I work part time, usually three days a week. On each of those three days I work about six hours, which means a lot of free time even with work. It also means I have four other days where what I spend my time doing is entirely up to me. So my goal, my one major goal, is that I write for at least an hour each day that I don't work, and to write anything at all---even just one word---on the days I do work. Mostly this should be on books, but short stories, new ideas, blog posts, or any other kind of writing that I choose to do counts as well. I'm hoping to do a lot more than an hour, but....small steps. I'm hoping that with this goal I can get to my major goal for this year (so I guess I have more than one? Ehhh...they combine. ONE GIANT WRITING GOAL!) which is to finish two complete first drafts. Totally doable!

Admitting that I'm failing (currently) at the one thing I've always wanted to do is awful. Thinking about the fact that I've never finished anything I've worked on is not encouraging. I want to get to that finished first draft, I want to put in the work to make this life-dream of mine come true. One draft, then a revision. Then a dozen more revisions, and then a book. One book. If I can get there because of what I'm trying to do this year, it will be worth it. If I don't get there, it will still be worth it because I'd be doing something I enjoy, something that makes me excited instead of glassy-eyed.

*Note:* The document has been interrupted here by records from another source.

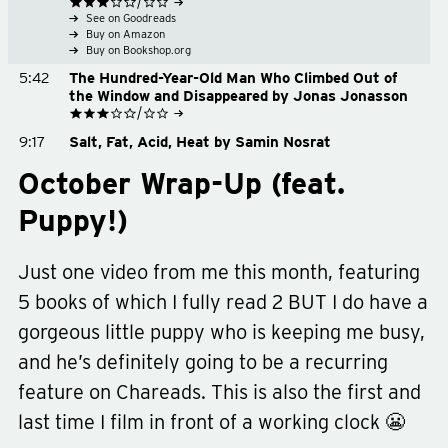
See on Goodreads
Buy on Amazon
Buy on Bookshop.org
5:42
The Hundred-Year-Old Man Who Climbed Out of
the Window and Disappeared by Jonas Jonasson
See on Goodreads
9:17
Salt, Fat, Acid, Heat by Samin Nosrat
Buy on Amazon
See on Goodreads
Buy on Bookshop.org
9:46
Home Cooking podcast
October Wrap-Up (feat.
Buy on Amazon
Buy on Bookshop.org
10:57
The Way of Kings by Brandon Sanderson
Puppy!)
See on Goodreads
12:41
Goodbye
Buy on Amazon
Buy on Bookshop.org
Just one video from me this month, featuring
5 books of which I fully read 2 BUT I do have a
gorgeous little puppy who is keeping me busy,
and he’s definitely going to be a recurring
feature on Chareads. This is also the first and
last time I film in front of a working clock 😬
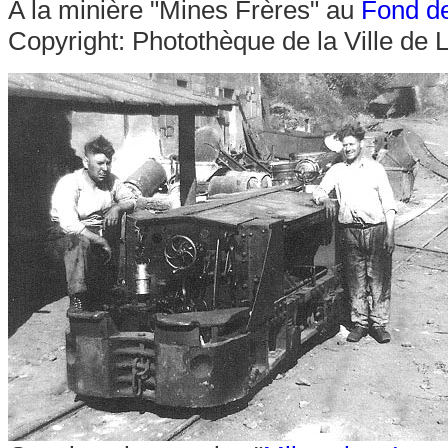
A la minière "Mines Frères" au
Fond d
Copyright: Photothèque de la Ville de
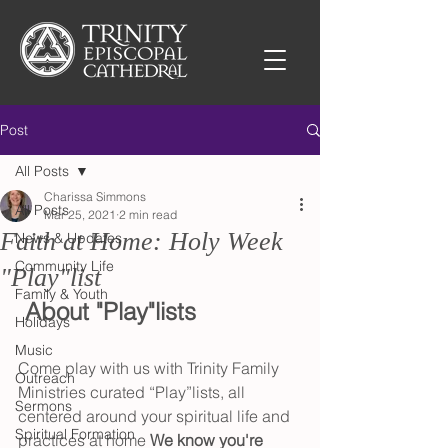
Post
All Posts
Charissa Simmons
All Posts
Mar 25, 2021
2 min read
Faith at Home: Holy Week
News & Updates
Community Life
"Play"list
Family & Youth
 About "Play"lists
Holidays
Music
Come play with us with Trinity Family 
Outreach
Ministries curated “Play”lists, all 
Sermons
centered around your spiritual life and 
Spiritual Formation
practices at home 
We know you're 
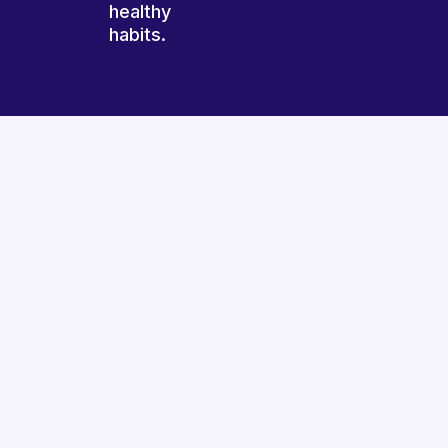
healthy
habits.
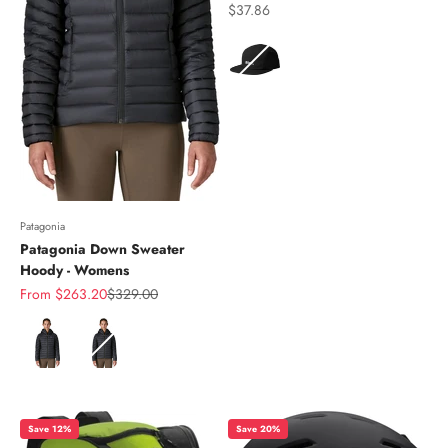
Sale price
$37.86
Color
Patagonia
Patagonia Down Sweater
Hoody - Womens
Sale price
Regular price
From $263.20
$329.00
Color
Save 12%
Save 20%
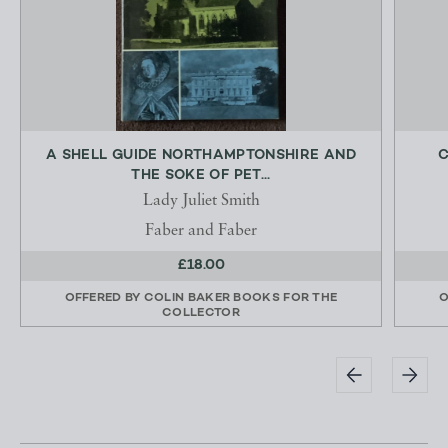
A SHELL GUIDE NORTHAMPTONSHIRE AND
C
THE SOKE OF PET...
Lady Juliet Smith
Faber and Faber
£18.00
OFFERED BY
COLIN BAKER BOOKS FOR THE
O
COLLECTOR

So to myself, and to anyone else who needs it, I say: Stop wasting time. Spend it doing the things that make you happy and fulfilled. Get off of Facebook and Twitter. You don't need to know about the 9 New Ways To Use Cauliflower. You don't even like cauliflower that much. You don't need to check out 13 Movie Mistakes You Never Noticed. Stop that, stop right now. Hands off the mouse.

Step away. Cook. Hike. Run. Play. Read. Write. Then keep writing.